- **What you have to do**:
Could you output each line below precisely as it stands, without the images?

- **Extracted material**:
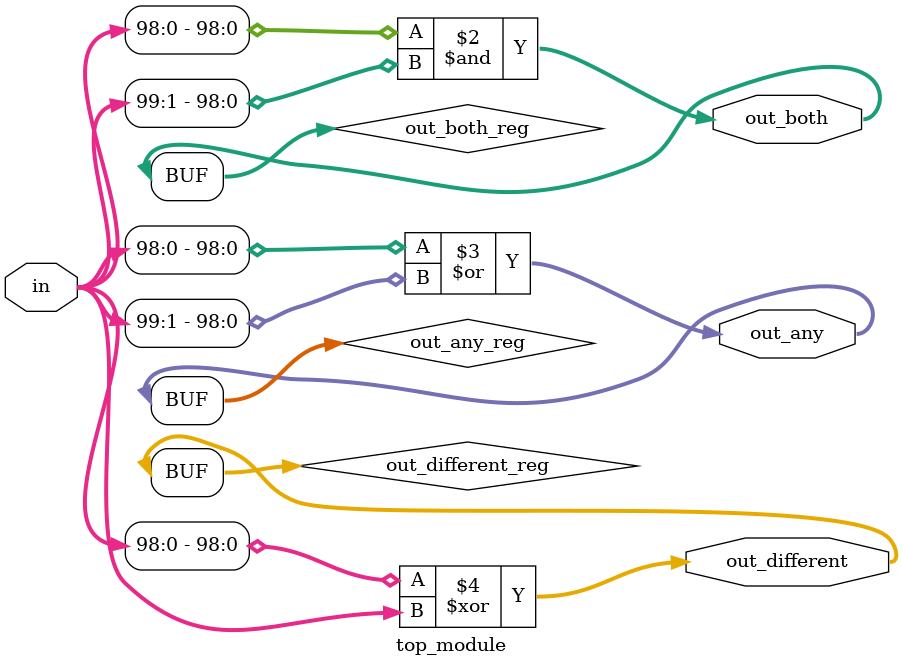
<source format=sv>
module top_module (
    input [99:0] in,
    output [98:0] out_both,
    output [99:1] out_any,
    output [99:0] out_different
);
    reg [98:0] out_both_reg;
    reg [99:1] out_any_reg;
    reg [99:0] out_different_reg;

    always @*
    begin
        out_both_reg = in[98:0] & in[99:1];
        out_any_reg = {in[98], in[97:0]} | {in[99], in[98:1]};
        out_different_reg = in[98:0] ^ {in[99], in[98:0]};
    end

    assign out_both = out_both_reg;
    assign out_any = out_any_reg;
    assign out_different = out_different_reg;

endmodule

</source>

- **Expected answer**:
<source format=sv>
module top_module (
    input [99:0] in,
    output [98:0] out_both,
    output [99:1] out_any,
    output [99:0] out_different
);
    reg [98:0] out_both_reg;
    reg [99:1] out_any_reg;
    reg [99:0] out_different_reg;

    always @*
    begin
        out_both_reg = in[98:0] & in[99:1];
        out_any_reg = {in[98], in[97:0]} | {in[99], in[98:1]};
        out_different_reg = in[98:0] ^ {in[99], in[98:0]};
    end

    assign out_both = out_both_reg;
    assign out_any = out_any_reg;
    assign out_different = out_different_reg;

endmodule

</source>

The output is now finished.